◆ Passage provided
:::::

2014 begins for us with a new radio show on WBUR. Call it a Boston conversation with global attitude. On Thursday nights (and rebroadcast on Sunday afternoons) we’ll remind you why Boston has been the capital of ideas in America since the heyday of Emerson and Thoreau in the 1840’s. Our first show, on January 2nd at 9pm, is about music education. We’ll begin with a look at an elementary school in Brighton, Massachusetts where every child, Pre K to 8th grade – makes music for three-and-a-half hours every day. The driving idea, spreading worldwide from Venezuela, is that every child wants to play an instrument and can. With musicians, a cognitive and development theorist and Howard Gardener from the Harvard Ed School, we’ll explore new ways to teach music and maybe new ways to organize schools. You can listen live on 90.9 or stream the show at wbur.org. We’ll have a podcast up on our site after the show.
Next up, on January 9th, is a conversation about the Pope Francis phenomenon with James Carroll who writes in the New Yorker that he’s a radical, not a liberal. We’ll examine the “conversion of the papacy” and what seems like a new Catholic conversation.

:::::

◆ Source material

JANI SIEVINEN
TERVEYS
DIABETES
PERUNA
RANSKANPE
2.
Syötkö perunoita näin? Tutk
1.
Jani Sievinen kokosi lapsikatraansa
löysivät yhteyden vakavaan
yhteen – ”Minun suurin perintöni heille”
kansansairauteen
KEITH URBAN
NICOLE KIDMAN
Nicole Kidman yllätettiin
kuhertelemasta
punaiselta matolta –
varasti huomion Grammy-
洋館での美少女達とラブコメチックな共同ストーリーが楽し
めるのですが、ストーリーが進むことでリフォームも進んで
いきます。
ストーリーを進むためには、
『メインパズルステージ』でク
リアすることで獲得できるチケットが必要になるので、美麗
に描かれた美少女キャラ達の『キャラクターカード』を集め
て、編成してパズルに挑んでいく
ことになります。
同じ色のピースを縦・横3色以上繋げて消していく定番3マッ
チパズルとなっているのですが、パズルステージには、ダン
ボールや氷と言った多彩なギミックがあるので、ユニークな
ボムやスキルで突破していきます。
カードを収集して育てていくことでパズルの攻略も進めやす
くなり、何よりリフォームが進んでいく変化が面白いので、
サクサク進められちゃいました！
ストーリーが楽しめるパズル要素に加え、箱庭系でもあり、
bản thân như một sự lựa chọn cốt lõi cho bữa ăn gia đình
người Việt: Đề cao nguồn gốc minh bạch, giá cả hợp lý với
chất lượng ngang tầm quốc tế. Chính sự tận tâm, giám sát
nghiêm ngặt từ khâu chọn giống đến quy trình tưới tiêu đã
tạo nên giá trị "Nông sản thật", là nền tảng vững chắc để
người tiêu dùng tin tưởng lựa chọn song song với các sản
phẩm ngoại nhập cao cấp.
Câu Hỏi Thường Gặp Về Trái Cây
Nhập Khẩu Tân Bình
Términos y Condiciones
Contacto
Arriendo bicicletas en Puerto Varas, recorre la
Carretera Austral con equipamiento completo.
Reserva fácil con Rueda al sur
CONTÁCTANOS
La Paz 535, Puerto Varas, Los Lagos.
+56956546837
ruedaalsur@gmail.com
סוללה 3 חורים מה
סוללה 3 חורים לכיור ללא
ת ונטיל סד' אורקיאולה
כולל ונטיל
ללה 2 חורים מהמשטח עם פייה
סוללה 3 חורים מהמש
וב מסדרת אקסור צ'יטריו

:::::

◆ Work request
List every person named in the WBUR radio show announcement.

◆ Output
Emerson, Thoreau, Howard Gardener, Pope Francis, James Carroll